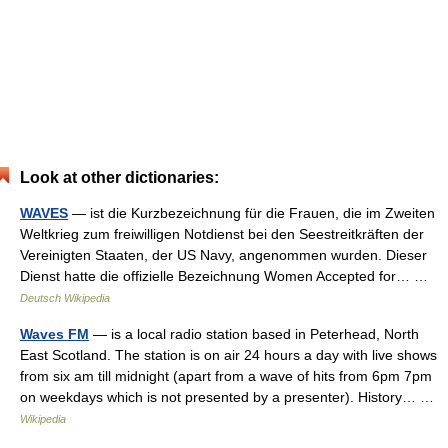
Look at other dictionaries:
WAVES
— ist die Kurzbezeichnung für die Frauen, die im Zweiten
Weltkrieg zum freiwilligen Notdienst bei den Seestreitkräften der
Vereinigten Staaten, der US Navy, angenommen wurden. Dieser
Dienst hatte die offizielle Bezeichnung Women Accepted for… …
Deutsch Wikipedia
Waves FM
— is a local radio station based in Peterhead, North
East Scotland. The station is on air 24 hours a day with live shows
from six am till midnight (apart from a wave of hits from 6pm 7pm
on weekdays which is not presented by a presenter). History… …
Wikipedia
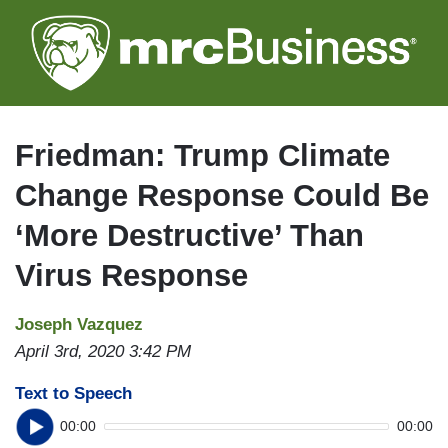
Skip
to
main
content
Friedman: Trump Climate
Change Response Could Be
‘More Destructive’ Than
Virus Response
Joseph Vazquez
April 3rd, 2020 3:42 PM
Text to Speech
00:00
00:00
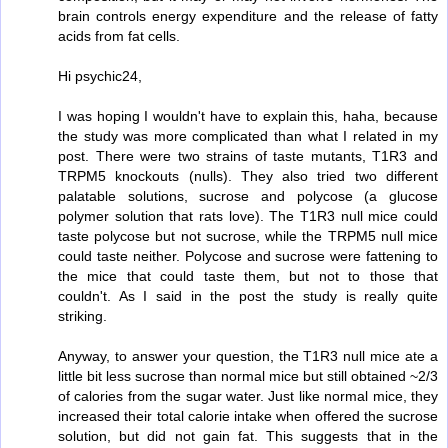
brain controls energy expenditure and the release of fatty
acids from fat cells.
Hi psychic24,
I was hoping I wouldn't have to explain this, haha, because
the study was more complicated than what I related in my
post. There were two strains of taste mutants, T1R3 and
TRPM5 knockouts (nulls). They also tried two different
palatable solutions, sucrose and polycose (a glucose
polymer solution that rats love). The T1R3 null mice could
taste polycose but not sucrose, while the TRPM5 null mice
could taste neither. Polycose and sucrose were fattening to
the mice that could taste them, but not to those that
couldn't. As I said in the post the study is really quite
striking.
Anyway, to answer your question, the T1R3 null mice ate a
little bit less sucrose than normal mice but still obtained ~2/3
of calories from the sugar water. Just like normal mice, they
increased their total calorie intake when offered the sucrose
solution, but did not gain fat. This suggests that in the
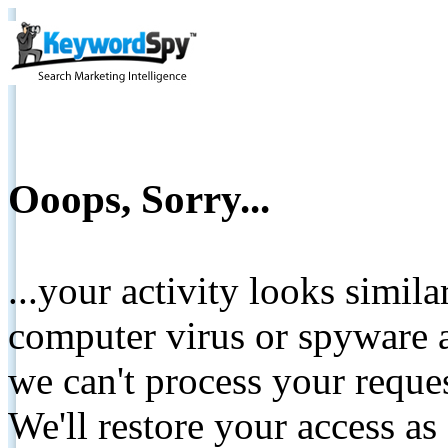
Ooops, Sorry...
...your activity looks simil
computer virus or spyware a
we can't process your reque
We'll restore your access as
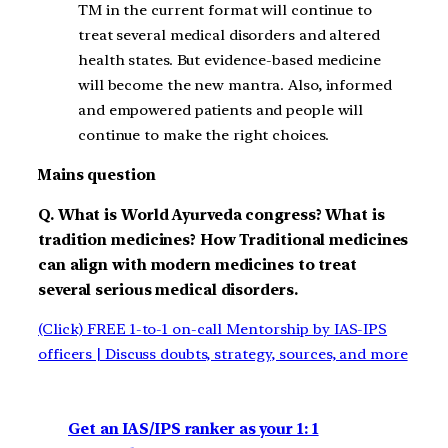
TM in the current format will continue to
treat several medical disorders and altered
health states. But evidence-based medicine
will become the new mantra. Also, informed
and empowered patients and people will
continue to make the right choices.
Mains question
Q. What is World Ayurveda congress? What is
tradition medicines? How Traditional medicines
can align with modern medicines to treat
several serious medical disorders.
(Click) FREE 1-to-1 on-call Mentorship by IAS-IPS
officers | Discuss doubts, strategy, sources, and more
Get an IAS/IPS ranker as your 1: 1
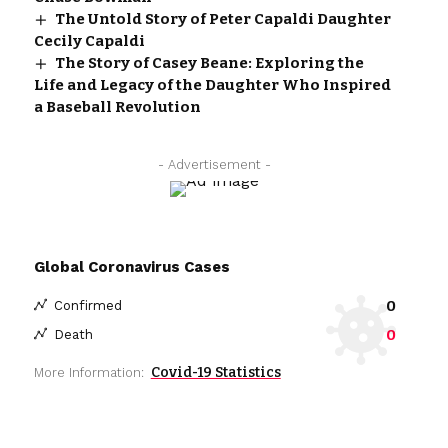
The Untold Story of Peter Capaldi Daughter
Cecily Capaldi
The Story of Casey Beane: Exploring the
Life and Legacy of the Daughter Who Inspired
a Baseball Revolution
- Advertisement -
Global Coronavirus Cases
0
Confirmed
0
Death
Covid-19 Statistics
More Information:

*-*-*

*REQUIRED ACTION:*
Output the material above exactly as written and drop any images it holds.

*SOLUTION FOR THIS TASK:*
Look at other dictionaries:
WAVES
— ist die Kurzbezeichnung für die Frauen, die im Zweiten
Weltkrieg zum freiwilligen Notdienst bei den Seestreitkräften der
Vereinigten Staaten, der US Navy, angenommen wurden. Dieser
Dienst hatte die offizielle Bezeichnung Women Accepted for… …
Deutsch Wikipedia
Waves FM
— is a local radio station based in Peterhead, North
East Scotland. The station is on air 24 hours a day with live shows
from six am till midnight (apart from a wave of hits from 6pm 7pm
on weekdays which is not presented by a presenter). History… …
Wikipedia
Skip
to
main
content
Friedman: Trump Climate
Change Response Could Be
‘More Destructive’ Than
Virus Response
Joseph Vazquez
April 3rd, 2020 3:42 PM
Text to Speech
00:00
00:00
brain controls energy expenditure and the release of fatty
acids from fat cells.
Hi psychic24,
I was hoping I wouldn't have to explain this, haha, because
the study was more complicated than what I related in my
post. There were two strains of taste mutants, T1R3 and
TRPM5 knockouts (nulls). They also tried two different
palatable solutions, sucrose and polycose (a glucose
polymer solution that rats love). The T1R3 null mice could
taste polycose but not sucrose, while the TRPM5 null mice
could taste neither. Polycose and sucrose were fattening to
the mice that could taste them, but not to those that
couldn't. As I said in the post the study is really quite
striking.
Anyway, to answer your question, the T1R3 null mice ate a
little bit less sucrose than normal mice but still obtained ~2/3
of calories from the sugar water. Just like normal mice, they
increased their total calorie intake when offered the sucrose
solution, but did not gain fat. This suggests that in the
Ooops, Sorry...
...your activity looks simil
computer virus or spyware a
we can't process your reque
We'll restore your access as
TM in the current format will continue to
treat several medical disorders and altered
health states. But evidence-based medicine
will become the new mantra. Also, informed
and empowered patients and people will
continue to make the right choices.
Mains question
Q. What is World Ayurveda congress? What is
tradition medicines? How Traditional medicines
can align with modern medicines to treat
several serious medical disorders.
(Click) FREE 1-to-1 on-call Mentorship by IAS-IPS
officers | Discuss doubts, strategy, sources, and more
Get an IAS/IPS ranker as your 1: 1
The Untold Story of Peter Capaldi Daughter
Cecily Capaldi
The Story of Casey Beane: Exploring the
Life and Legacy of the Daughter Who Inspired
a Baseball Revolution
- Advertisement -
Global Coronavirus Cases
0
Confirmed
0
Death
Covid-19 Statistics
More Information:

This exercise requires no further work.